Question: What advice do you have about navigating grad school–particularly since it isn’t necessarily friendly to grad students considering alt-ac routes?
Rather than the more prescribed ‘ladder model of grad school’ where one follows all the requisite ‘steps’ to the next ‘stage,’ both panelists took a more flexible path by following the problems that interested them.
- Amy suggests, don’t just do things that you think will look good on paper or meet external goals (i.e. picking topics you think will get SSHRC funding); don’t try and fit yourself into particular moulds, or waste time on internalized shame.
- Belle says: “It’s okay to want other experiences than your department expects from you, and/or to not finish your degree.”
- If you know what you’re coming in to do and know what your question is find the communities (outside of academia) that care about the work that you do — it reminds you of why you’re doing the work, and can make useful connections in the future.
On choosing an advisor: Look for an advisor who creates space for you and encourages you to examine you impulses and permission to experiment. Pick someone who will let you make your grad school experience the best time possible for you.

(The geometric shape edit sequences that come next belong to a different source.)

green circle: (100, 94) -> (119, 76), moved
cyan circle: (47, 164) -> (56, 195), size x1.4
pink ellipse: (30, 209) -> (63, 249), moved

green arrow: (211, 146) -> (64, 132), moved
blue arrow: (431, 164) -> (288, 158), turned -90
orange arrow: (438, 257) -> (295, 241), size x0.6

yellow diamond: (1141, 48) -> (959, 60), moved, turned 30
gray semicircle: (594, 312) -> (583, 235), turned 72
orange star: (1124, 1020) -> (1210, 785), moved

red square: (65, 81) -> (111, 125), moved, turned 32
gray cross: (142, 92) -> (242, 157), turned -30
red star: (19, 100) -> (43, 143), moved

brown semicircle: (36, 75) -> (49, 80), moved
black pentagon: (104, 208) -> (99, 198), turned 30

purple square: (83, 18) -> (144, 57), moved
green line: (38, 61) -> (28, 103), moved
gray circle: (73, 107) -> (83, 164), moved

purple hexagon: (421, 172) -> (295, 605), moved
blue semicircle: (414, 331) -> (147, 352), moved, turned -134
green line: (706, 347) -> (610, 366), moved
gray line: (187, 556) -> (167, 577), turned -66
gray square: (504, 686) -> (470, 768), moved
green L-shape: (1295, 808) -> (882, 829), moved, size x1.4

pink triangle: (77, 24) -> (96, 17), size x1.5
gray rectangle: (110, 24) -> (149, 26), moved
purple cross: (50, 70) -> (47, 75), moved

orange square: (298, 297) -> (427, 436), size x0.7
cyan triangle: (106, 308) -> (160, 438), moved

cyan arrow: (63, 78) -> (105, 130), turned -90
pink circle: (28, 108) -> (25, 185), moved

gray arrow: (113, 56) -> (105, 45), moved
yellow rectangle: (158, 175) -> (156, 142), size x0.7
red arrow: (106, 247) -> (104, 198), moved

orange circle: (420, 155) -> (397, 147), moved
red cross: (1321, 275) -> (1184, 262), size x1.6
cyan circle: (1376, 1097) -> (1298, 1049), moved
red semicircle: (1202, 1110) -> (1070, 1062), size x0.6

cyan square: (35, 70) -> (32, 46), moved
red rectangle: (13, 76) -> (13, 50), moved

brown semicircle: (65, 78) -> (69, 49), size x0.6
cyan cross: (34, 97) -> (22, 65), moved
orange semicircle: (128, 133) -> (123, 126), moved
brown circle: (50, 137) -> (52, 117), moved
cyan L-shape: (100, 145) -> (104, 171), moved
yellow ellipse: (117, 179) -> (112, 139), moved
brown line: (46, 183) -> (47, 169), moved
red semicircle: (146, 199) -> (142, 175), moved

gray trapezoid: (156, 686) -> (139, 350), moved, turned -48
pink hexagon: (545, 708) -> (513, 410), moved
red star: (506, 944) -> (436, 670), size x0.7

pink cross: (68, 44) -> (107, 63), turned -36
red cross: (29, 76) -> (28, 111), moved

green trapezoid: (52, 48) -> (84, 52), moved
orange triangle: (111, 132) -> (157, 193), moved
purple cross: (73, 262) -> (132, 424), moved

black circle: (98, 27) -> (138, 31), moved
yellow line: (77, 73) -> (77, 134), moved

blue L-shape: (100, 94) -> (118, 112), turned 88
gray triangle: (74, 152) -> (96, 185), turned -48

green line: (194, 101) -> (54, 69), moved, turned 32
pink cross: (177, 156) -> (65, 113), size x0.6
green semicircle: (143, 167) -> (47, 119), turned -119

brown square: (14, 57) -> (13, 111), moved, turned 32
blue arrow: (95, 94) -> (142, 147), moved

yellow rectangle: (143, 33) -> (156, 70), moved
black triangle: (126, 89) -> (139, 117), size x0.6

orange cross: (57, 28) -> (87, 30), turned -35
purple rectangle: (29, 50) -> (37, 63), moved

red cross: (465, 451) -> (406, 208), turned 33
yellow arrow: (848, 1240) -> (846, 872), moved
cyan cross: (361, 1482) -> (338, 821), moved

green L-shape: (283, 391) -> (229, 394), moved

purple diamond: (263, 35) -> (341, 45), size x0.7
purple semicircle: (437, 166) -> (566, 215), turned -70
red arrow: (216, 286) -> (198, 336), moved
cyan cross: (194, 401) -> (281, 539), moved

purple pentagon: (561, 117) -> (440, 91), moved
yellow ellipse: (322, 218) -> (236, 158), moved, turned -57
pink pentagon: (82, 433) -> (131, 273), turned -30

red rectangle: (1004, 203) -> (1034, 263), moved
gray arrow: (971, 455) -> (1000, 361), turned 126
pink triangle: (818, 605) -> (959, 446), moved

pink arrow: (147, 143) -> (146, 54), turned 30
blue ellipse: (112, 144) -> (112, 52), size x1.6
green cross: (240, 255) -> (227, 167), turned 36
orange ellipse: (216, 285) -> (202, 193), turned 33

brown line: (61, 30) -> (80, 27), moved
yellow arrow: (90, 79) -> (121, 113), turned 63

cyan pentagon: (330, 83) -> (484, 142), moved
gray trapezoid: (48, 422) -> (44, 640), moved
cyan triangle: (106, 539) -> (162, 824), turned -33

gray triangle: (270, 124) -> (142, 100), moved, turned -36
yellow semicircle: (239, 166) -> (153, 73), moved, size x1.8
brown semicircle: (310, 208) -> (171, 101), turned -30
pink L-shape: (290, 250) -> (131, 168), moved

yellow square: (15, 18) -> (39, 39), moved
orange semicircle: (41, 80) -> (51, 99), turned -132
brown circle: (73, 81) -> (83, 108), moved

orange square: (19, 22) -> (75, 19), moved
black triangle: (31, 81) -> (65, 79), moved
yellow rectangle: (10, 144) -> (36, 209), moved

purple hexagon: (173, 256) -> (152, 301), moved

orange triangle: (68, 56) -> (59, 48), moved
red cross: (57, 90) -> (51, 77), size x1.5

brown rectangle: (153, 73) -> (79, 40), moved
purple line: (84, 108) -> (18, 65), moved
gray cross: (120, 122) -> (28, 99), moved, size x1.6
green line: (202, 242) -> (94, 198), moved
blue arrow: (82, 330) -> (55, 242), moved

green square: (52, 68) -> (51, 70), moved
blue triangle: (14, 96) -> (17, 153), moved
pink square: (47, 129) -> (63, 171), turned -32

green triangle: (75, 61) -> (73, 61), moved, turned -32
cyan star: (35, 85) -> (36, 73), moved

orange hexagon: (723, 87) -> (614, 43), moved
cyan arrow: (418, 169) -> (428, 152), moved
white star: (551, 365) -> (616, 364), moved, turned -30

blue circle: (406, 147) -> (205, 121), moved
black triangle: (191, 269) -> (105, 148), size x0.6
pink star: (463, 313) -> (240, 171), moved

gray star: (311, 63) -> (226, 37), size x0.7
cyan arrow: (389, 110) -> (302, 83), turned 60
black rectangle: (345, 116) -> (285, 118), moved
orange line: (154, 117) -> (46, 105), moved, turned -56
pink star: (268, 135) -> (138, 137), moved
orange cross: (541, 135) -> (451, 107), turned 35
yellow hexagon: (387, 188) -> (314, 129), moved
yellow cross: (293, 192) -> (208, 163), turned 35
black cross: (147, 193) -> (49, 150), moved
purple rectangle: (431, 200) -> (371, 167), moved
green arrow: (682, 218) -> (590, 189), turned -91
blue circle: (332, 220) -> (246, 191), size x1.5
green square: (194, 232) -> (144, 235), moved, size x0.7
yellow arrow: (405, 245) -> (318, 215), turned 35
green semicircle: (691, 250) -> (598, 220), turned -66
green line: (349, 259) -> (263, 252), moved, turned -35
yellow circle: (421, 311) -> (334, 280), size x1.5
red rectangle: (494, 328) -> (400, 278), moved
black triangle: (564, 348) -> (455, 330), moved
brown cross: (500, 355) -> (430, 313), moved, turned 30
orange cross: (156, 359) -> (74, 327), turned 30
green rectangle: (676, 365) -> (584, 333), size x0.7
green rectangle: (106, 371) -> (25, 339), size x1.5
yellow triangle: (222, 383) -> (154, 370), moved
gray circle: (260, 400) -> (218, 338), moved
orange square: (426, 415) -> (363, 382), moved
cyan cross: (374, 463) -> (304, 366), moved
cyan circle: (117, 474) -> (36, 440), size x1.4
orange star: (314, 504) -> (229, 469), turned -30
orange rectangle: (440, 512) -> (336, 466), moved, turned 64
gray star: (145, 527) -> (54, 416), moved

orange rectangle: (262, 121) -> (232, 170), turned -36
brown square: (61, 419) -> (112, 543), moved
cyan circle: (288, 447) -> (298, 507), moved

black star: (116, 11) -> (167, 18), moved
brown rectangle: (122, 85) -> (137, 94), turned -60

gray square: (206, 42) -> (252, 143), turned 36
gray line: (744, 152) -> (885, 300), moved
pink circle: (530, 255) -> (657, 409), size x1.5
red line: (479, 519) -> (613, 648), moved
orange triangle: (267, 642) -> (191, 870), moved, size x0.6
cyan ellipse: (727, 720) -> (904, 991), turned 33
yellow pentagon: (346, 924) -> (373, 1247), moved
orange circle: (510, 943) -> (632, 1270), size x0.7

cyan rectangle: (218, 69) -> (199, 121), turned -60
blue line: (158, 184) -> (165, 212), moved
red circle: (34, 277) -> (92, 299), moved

On making decisions after grad school: Amy suggests paying close attention to whether you’re being listened to or whether you have a voice. If you don’t have a voice, leave the room immediately.
- Don’t just do things to legitimize you. Think about your day-to-day life — Will you enjoy doing that?
Amy Lynn Strilchuk makes and markets new Canadian plays. She has over 12 years of arts administration experience at some of Western Canada’s most prominent new creation companies, including Alberta Theatre Projects, Arts Club Theatre Company, Ballet BC, Gateway Theatre, and Green Thumb Theatre. She has dramaturged over a dozen world premieres by
Canadian playwrights and has marketed, publicized, and/or toured acclaimed new works like Onegin (Amiel Gladstone and Veda Hille), The Piano Teacher (Dorothy Dittrich), The Men in White (Anosh Irani), Mom’s the Word 3 (Mom’s the Word Collective), and The Code (Rachel Aberle). Amy is also part of the leadership team bringing the newly revived Magnetic North Festival to Vancouver in June 2019. She also loves good coffee and a great outfit.
Belle Cheung 張芷彤 is a 1.5-generation settler from Hong Kong and a guest on the unceded territories and traditional homelands of the Musqueam, Squamish, and Tsleil-Waututh peoples. Belle’s work sits at the intersection of arts and culture, and advocates for race, cultural histories, and representation as important factors in arts and culture policies to more accurately represent Canada’s population, and to make diversity part of the “mainstream.” Belle comes from a background in arts administration and stage management for theatre, opera, and live events. She holds a BA (Hons) in Theatre and an MA in Geography from UBC, where her research focused on whiteness in Vancouver theatre and Canadian arts and culture policies. She is currently a Cultural Planner with the City of Vancouver’s Chinatown Transformation Team, part of a specialized team working on a long-term plan for Vancouver’s historic Chinatown, including a possible application for UNESCO World Heritage Site designation for the neighbourhood.